ACTION ITEM >> For this exercise, return all the data exactly as it stands.

--- DATA BELOW Enclosed Below ---

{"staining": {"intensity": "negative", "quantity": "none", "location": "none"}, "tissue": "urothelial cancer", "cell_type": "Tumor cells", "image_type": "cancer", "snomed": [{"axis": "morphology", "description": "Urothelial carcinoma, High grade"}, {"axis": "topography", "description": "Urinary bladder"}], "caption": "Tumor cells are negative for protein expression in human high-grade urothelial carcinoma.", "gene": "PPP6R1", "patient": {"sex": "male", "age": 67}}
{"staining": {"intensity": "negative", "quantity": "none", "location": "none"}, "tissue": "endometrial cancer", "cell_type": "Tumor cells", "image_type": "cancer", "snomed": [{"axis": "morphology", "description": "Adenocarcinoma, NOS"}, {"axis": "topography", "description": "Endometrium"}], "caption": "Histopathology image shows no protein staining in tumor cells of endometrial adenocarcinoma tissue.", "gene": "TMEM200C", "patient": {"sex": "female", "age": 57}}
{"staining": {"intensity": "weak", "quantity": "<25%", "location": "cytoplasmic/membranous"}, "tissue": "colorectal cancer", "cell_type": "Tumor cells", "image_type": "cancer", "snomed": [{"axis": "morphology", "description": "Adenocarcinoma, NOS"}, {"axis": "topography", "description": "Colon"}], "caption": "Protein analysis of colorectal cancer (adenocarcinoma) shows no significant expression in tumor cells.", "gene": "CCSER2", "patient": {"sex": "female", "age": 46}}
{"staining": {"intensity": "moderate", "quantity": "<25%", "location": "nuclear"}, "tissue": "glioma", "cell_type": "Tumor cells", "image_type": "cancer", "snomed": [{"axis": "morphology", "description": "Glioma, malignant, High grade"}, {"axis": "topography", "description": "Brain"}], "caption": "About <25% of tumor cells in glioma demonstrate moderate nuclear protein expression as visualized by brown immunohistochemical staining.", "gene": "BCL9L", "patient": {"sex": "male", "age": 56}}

--- End of Enclosed DATA BELOW ---

RESPONSE TO THIS TASK >>
{"staining": {"intensity": "negative", "quantity": "none", "location": "none"}, "tissue": "urothelial cancer", "cell_type": "Tumor cells", "image_type": "cancer", "snomed": [{"axis": "morphology", "description": "Urothelial carcinoma, High grade"}, {"axis": "topography", "description": "Urinary bladder"}], "caption": "Tumor cells are negative for protein expression in human high-grade urothelial carcinoma.", "gene": "PPP6R1", "patient": {"sex": "male", "age": 67}}
{"staining": {"intensity": "negative", "quantity": "none", "location": "none"}, "tissue": "endometrial cancer", "cell_type": "Tumor cells", "image_type": "cancer", "snomed": [{"axis": "morphology", "description": "Adenocarcinoma, NOS"}, {"axis": "topography", "description": "Endometrium"}], "caption": "Histopathology image shows no protein staining in tumor cells of endometrial adenocarcinoma tissue.", "gene": "TMEM200C", "patient": {"sex": "female", "age": 57}}
{"staining": {"intensity": "weak", "quantity": "<25%", "location": "cytoplasmic/membranous"}, "tissue": "colorectal cancer", "cell_type": "Tumor cells", "image_type": "cancer", "snomed": [{"axis": "morphology", "description": "Adenocarcinoma, NOS"}, {"axis": "topography", "description": "Colon"}], "caption": "Protein analysis of colorectal cancer (adenocarcinoma) shows no significant expression in tumor cells.", "gene": "CCSER2", "patient": {"sex": "female", "age": 46}}
{"staining": {"intensity": "moderate", "quantity": "<25%", "location": "nuclear"}, "tissue": "glioma", "cell_type": "Tumor cells", "image_type": "cancer", "snomed": [{"axis": "morphology", "description": "Glioma, malignant, High grade"}, {"axis": "topography", "description": "Brain"}], "caption": "About <25% of tumor cells in glioma demonstrate moderate nuclear protein expression as visualized by brown immunohistochemical staining.", "gene": "BCL9L", "patient": {"sex": "male", "age": 56}}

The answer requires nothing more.